Task to carry out: Gather every line in the items below that contains the string "Cancio". Case counts, so a match must have the same capital and small letters.
BEGIN Source data
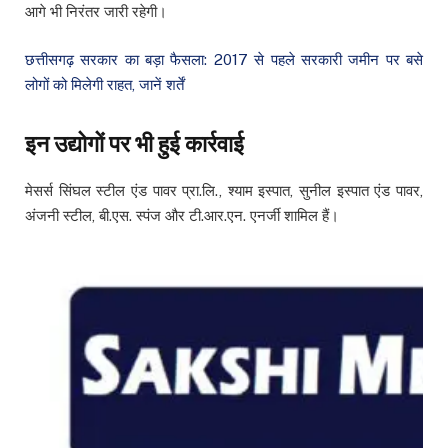
आगे भी निरंतर जारी रहेगी।
छत्तीसगढ़ सरकार का बड़ा फैसला: 2017 से पहले सरकारी जमीन पर बसे
लोगों को मिलेगी राहत, जानें शर्तें
इन उद्योगों पर भी हुई कार्रवाई
मेसर्स सिंघल स्टील एंड पावर प्रा.लि., श्याम इस्पात, सुनील इस्पात एंड पावर,
अंजनी स्टील, बी.एस. स्पंज और टी.आर.एन. एनर्जी शामिल हैं।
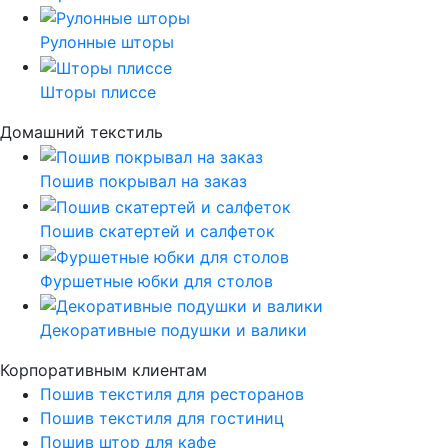
Рулонные шторы
Шторы плиссе
Домашний текстиль
Пошив покрывал на заказ
Пошив скатертей и салфеток
Фуршетные юбки для столов
Декоративные подушки и валики
Корпоративным клиентам
Пошив текстиля для ресторанов
Пошив текстиля для гостиниц
Пошив штор для кафе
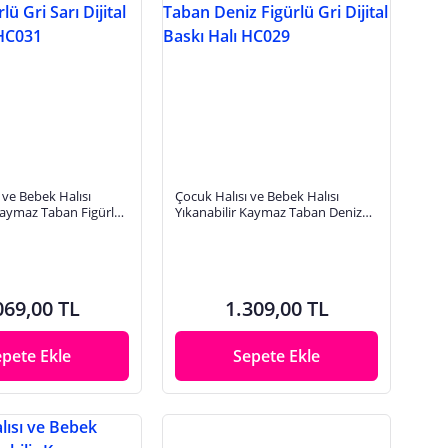
 ve Bebek Halısı
Çocuk Halısı ve Bebek Halısı
Kaymaz Taban Figürlü
Yıkanabilir Kaymaz Taban Deniz
tal Baskı Halı HC031
Figürlü Gri Dijital Baskı Halı HC029
069,00 TL
1.309,00 TL
epete Ekle
Sepete Ekle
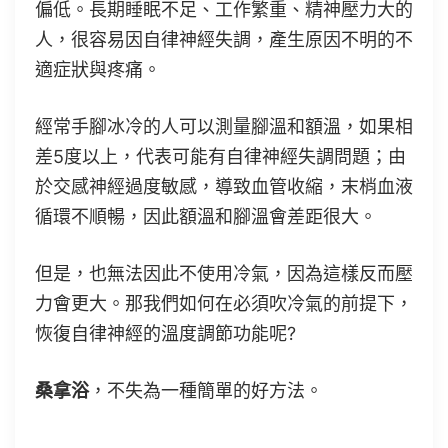
偏低。長期睡眠不足、工作繁重、精神壓力大的
人，很容易因自律神經失調，產生原因不明的不
適症狀與疼痛。
經常手腳冰冷的人可以測量腳溫和額溫，如果相
差5度以上，代表可能有自律神經失調問題；由
於交感神經過度敏感，導致血管收縮，末梢血液
循環不順暢，因此額溫和腳溫會差距很大。
但是，也無法因此不使用冷氣，因為這樣反而壓
力會更大。那我們如何在必須吹冷氣的前提下，
恢復自律神經的溫度調節功能呢?
桑拿浴
，不失為一種簡單的好方法。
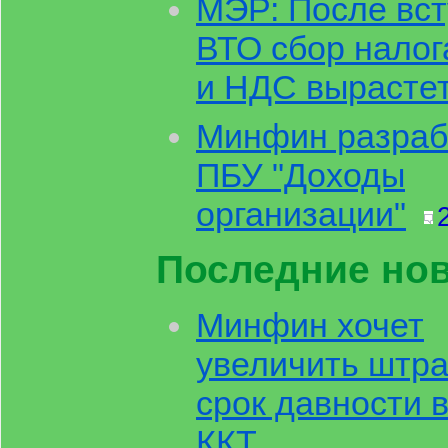
МЭР: После вст
ВТО сбор налог
и НДС вырасте
Минфин разраб
ПБУ "Доходы
организации"
Последние нов
Минфин хочет
увеличить штр
срок давности 
ККТ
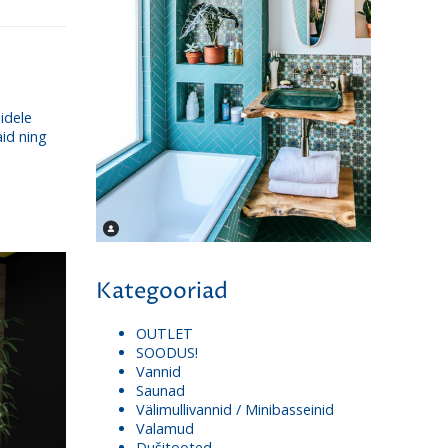
idele
aid ning
Kategooriad
OUTLET
SOODUS!
Vannid
Saunad
Välimullivannid / Minibasseinid
Valamud
Dušitooted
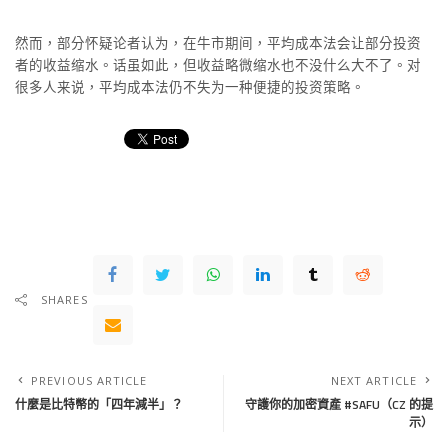
然而，部分怀疑论者认为，在牛市期间，平均成本法会让部分投资
者的收益缩水。话虽如此，但收益略微缩水也不没什么大不了。对
很多人来说，平均成本法仍不失为一种便捷的投资策略。
SHARES
PREVIOUS ARTICLE
NEXT ARTICLE
什麼是比特幣的「四年減半」？
守護你的加密資產 #SAFU（CZ 的提
示）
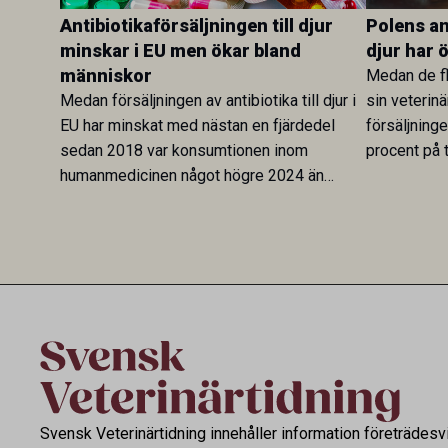
Antibiotikaförsäljningen till djur
Polens ant
minskar i EU men ökar bland
djur har 
människor
Medan de fl
Medan försäljningen av antibiotika till djur i
sin veterinä
EU har minskat med nästan en fjärdedel
försäljning
sedan 2018 var konsumtionen inom
procent på t
humanmedicinen något högre 2024 än
Veterinary 
2019. En ny studie i Antibiotics sätter
mot lågförb
utvecklingen inom de båda sektorerna sida
fortsatt stor
vid sida och pekar på en obalans i EU:s One
Health-arbete.
Svensk Veterinärtidning innehåller information företrädesv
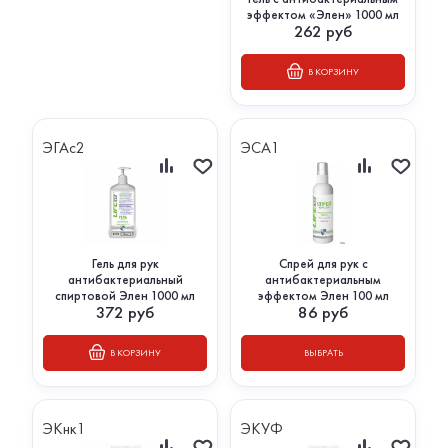
эффектом «Элен» 1000 мл
262
руб
В КОРЗИНУ
ЭГАс2
ЭСА1
Гель для рук
Спрей для рук с
антибактериальный
антибактериальным
спиртовой Элен 1000 мл
эффектом Элен 100 мл
372
руб
86
руб
В КОРЗИНУ
ВЫБРАТЬ
ЭКнк1
ЭКУФ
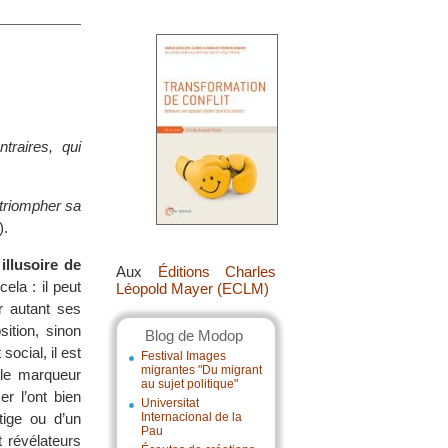
traires, qui
e triompher sa
).
 illusoire de
Aux
Éditions Charles
ela : il peut
Léopold Mayer (ECLM)
ur autant ses
sition, sinon
Blog de Modop
ocial, il est
Festival Images
migrantes "Du migrant
e le marqueur
au sujet politique"
r l’ont bien
Universitat
itige ou d’un
Internacional de la
Pau
t révélateurs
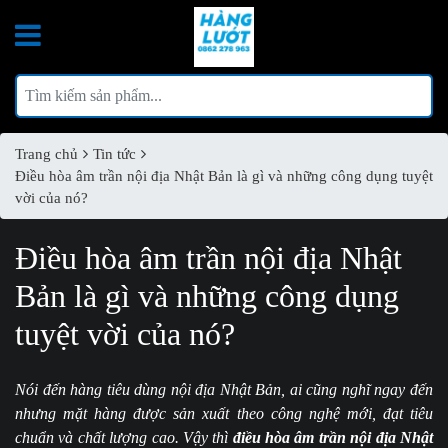
Trang chủ
Tin tức
Điều hòa âm trần nội địa Nhật Bản là gì và những công dụng tuyệt
vời của nó?
Điều hòa âm trần nội địa Nhật
Bản là gì và những công dụng
tuyệt vời của nó?
Nói đến hàng tiêu dùng nội địa Nhật Bản, ai cũng nghĩ ngay đến
nhưng mặt hàng được sản xuất theo công nghệ mới, đạt tiêu
chuẩn và chất lượng cao. Vậy thì
điều hòa âm trần nội địa Nhật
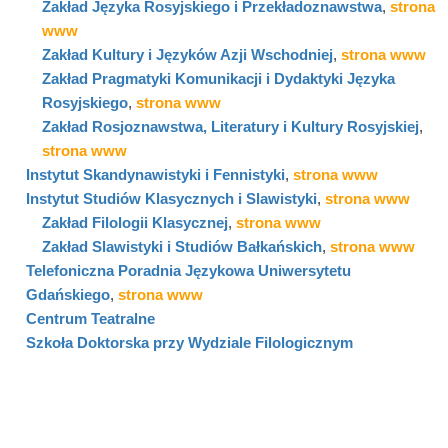
Zakład Języka Rosyjskiego i Przekładoznawstwa
,
strona
www
Zakład Kultury i Języków Azji Wschodniej
,
strona www
Zakład Pragmatyki Komunikacji i Dydaktyki Języka
Rosyjskiego
,
strona www
Zakład Rosjoznawstwa, Literatury i Kultury Rosyjskiej
,
strona www
Instytut Skandynawistyki i Fennistyki
,
strona www
Instytut Studiów Klasycznych i Slawistyki
,
strona www
Zakład Filologii Klasycznej
,
strona www
Zakład Slawistyki i Studiów Bałkańskich
,
strona www
Telefoniczna Poradnia Językowa Uniwersytetu
Gdańskiego
,
strona www
Centrum Teatralne
Szkoła Doktorska przy Wydziale Filologicznym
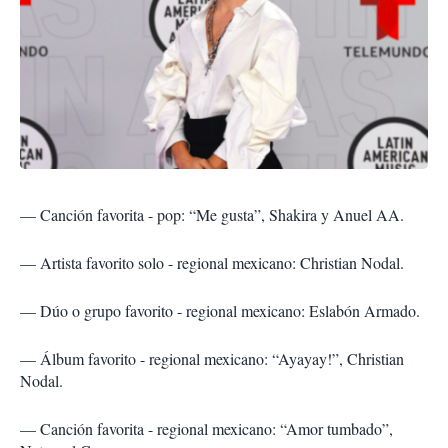
— Canción favorita - pop: “Me gusta”, Shakira y Anuel AA.
— Artista favorito solo - regional mexicano: Christian Nodal.
— Dúo o grupo favorito - regional mexicano: Eslabón Armado.
— Álbum favorito - regional mexicano: “Ayayay!”, Christian
Nodal.
— Canción favorita - regional mexicano: “Amor tumbado”,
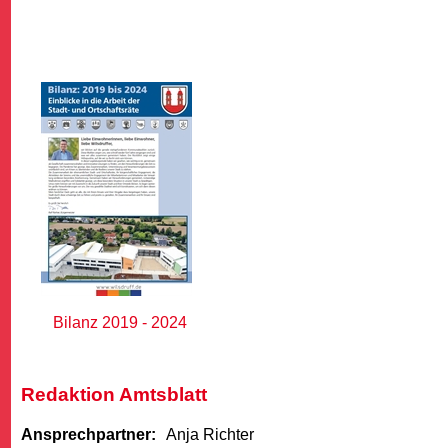
Bilanz 2019 - 2024
Redaktion Amtsblatt
Ansprechpartner:
Anja Richter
END Source data
Task answer:
— Canción favorita - pop: “Me gusta”, Shakira y Anuel AA.
— Canción favorita - regional mexicano: “Amor tumbado”,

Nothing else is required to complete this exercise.